:: STUDY TEXT ::

Here’s the full script:

load("http.star", "http")
load("html.star", "html")

base_url = "https://www.baseball-reference.com"

def download(ctx):
  res = http.get("https://www.baseball-reference.com/leaders/HR_career.shtml")
  selection = html(res.body())
  table = selection.find('#leader_standard_HR').children().eq(2).children()
  data = []
  latest_rank = 1
  for i in range(0, table.len()):
    (row, latest_rank) = parseRow(table.eq(i), latest_rank)
    if row:
      data.append(row)
  return data

def transform(ds, ctx):
  # [rank, player_name, hof, mlb_seasons, active, age_if_active, player_profile_link, home_runs, bats, hr_log_link
  structure = {
    "format":"json",
    "schema": {
      "type":"array",
      "items": {
        "type":"array",
        "items": [
          {
            "title": "Rank",
            "description": "The rank of the player on the all time HR list"

:::

WHAT TO PRODUCE: Continue the home-run leaderboard script, picking up right after its last line.

:: RECORD SET ::

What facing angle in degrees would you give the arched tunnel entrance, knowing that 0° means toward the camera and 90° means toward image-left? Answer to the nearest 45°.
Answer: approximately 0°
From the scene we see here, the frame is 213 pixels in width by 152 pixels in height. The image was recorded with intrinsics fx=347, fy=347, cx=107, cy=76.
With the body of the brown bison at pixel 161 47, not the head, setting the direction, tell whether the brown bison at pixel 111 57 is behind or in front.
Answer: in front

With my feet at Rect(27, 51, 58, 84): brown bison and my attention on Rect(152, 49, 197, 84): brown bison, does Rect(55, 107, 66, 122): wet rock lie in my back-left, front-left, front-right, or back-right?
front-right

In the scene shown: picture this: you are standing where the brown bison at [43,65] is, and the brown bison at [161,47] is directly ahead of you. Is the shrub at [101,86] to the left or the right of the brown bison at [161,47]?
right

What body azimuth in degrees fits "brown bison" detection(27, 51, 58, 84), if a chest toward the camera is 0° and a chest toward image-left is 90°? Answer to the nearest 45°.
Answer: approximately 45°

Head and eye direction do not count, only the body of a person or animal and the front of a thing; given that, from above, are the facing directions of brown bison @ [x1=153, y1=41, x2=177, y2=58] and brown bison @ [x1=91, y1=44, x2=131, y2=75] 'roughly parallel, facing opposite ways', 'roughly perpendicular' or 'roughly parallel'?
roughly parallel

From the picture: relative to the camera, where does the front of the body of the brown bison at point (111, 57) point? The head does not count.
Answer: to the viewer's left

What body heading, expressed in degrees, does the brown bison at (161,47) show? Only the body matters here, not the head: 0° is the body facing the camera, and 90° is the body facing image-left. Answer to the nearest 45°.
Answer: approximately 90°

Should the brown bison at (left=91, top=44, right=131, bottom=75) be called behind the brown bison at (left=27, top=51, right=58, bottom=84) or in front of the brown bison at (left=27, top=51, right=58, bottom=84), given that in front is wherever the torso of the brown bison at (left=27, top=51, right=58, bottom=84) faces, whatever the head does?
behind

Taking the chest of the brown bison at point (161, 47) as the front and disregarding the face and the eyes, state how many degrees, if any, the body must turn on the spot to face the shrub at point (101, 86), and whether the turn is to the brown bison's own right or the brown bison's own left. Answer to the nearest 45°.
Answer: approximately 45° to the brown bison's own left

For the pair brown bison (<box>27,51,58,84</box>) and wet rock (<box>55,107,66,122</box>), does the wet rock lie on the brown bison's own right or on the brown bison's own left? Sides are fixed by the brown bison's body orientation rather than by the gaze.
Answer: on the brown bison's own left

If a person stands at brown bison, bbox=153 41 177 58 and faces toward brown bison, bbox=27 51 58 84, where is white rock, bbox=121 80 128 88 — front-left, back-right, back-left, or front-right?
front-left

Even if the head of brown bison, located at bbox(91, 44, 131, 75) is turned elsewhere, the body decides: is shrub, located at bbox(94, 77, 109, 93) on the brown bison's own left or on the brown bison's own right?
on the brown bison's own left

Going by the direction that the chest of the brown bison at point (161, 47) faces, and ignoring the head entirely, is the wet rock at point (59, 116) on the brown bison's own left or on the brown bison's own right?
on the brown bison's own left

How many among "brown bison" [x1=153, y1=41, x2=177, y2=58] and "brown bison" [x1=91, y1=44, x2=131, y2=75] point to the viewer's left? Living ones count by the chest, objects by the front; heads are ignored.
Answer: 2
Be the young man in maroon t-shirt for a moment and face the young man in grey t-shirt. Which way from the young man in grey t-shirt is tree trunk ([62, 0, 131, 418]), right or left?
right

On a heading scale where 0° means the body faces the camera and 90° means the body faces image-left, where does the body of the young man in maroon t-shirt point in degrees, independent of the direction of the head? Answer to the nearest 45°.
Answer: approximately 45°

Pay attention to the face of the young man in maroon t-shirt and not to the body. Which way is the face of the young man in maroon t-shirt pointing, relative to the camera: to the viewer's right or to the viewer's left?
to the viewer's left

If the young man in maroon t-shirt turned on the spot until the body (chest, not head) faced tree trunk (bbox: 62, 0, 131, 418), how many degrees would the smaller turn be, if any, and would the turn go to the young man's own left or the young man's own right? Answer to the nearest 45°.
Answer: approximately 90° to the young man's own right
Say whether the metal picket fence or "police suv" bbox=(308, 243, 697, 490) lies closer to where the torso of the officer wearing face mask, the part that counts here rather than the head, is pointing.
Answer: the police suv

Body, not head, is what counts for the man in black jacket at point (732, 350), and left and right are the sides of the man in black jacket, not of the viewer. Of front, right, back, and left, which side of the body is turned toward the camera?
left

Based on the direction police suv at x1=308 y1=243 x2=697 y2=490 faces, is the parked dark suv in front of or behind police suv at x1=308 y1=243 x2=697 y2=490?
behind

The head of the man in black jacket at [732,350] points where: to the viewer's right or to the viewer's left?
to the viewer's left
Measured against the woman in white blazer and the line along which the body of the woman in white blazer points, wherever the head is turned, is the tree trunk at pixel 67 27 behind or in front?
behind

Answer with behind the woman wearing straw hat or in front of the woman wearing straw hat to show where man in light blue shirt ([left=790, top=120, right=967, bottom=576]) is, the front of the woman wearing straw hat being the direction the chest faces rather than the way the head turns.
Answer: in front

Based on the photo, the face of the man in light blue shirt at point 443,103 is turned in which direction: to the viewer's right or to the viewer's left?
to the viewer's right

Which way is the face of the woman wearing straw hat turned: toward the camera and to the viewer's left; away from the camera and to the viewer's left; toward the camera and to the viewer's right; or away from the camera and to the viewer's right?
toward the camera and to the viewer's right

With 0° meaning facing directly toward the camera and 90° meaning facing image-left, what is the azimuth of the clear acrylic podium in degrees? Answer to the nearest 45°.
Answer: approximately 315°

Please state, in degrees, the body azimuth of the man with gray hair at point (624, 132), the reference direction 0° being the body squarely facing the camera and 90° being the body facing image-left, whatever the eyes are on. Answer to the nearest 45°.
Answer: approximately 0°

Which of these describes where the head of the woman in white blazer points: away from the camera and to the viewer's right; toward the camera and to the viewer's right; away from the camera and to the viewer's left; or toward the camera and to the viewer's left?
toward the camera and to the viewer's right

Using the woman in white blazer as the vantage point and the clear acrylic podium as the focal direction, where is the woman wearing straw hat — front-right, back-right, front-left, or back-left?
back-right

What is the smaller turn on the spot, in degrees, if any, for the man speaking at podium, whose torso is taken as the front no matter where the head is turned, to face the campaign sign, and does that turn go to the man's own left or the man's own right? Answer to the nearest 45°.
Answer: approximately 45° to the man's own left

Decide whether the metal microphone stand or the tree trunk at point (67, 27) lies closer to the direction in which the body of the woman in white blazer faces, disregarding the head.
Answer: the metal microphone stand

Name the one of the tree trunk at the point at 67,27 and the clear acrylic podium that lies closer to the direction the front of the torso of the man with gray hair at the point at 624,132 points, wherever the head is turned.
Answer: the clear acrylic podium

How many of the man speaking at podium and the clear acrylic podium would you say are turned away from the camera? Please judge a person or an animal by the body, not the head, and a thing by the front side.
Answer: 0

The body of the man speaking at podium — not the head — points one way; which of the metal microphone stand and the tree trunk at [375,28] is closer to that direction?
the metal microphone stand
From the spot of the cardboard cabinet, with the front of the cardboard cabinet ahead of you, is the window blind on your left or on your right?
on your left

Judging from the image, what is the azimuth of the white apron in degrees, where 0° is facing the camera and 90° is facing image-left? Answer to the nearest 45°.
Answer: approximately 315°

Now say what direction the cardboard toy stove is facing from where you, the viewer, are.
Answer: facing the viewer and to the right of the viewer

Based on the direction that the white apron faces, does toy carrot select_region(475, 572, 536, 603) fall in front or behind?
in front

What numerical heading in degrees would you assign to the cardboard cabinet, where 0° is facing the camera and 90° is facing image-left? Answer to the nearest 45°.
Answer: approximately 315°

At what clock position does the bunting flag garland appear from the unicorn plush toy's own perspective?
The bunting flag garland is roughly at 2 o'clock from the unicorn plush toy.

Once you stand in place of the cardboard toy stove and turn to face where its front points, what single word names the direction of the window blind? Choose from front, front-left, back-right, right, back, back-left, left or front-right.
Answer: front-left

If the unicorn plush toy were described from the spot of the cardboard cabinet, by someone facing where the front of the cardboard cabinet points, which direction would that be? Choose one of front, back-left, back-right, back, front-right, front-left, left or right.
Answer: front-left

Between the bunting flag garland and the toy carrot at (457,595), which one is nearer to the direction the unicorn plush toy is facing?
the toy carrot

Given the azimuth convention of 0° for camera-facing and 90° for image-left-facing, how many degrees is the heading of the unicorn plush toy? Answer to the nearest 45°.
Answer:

:::

RESPONSE AREA:
          },
          {
            "title":"Player Name",
            "description":"The player name"
          },
          {
            "title": "Hall of Famer",
            "description": "Y/N if the player is in the Hall of Fame"
          },
          {
            "title":"MLB Season",
            "description": "Number of seasons this player has played"
          },
          {
            "title":"Active in MLB",
            "description":"Y/N if the player is still active in the MLB"
          },
          {
            "title":"Age If Active",
            "description":"If the player is active, the player's age"
          },
          {
            "title":"Player Profile Link",
            "description":"Link to the player's profile"
          },
          {
            "title":"Home Runs",
            "description":"Number of homeruns the player has hit"
          },
          {
            "title":"Bats",
            "description":"Which side the hitter bats: R/L/B (both)"
          },
          {
            "title":"Home Run Log Link",
            "description":"Link to the player's home run log"
          },
        ]
      }
    }
  }
  ds.set_structure(structure)
  data = ctx.download
  ds.set_body(data)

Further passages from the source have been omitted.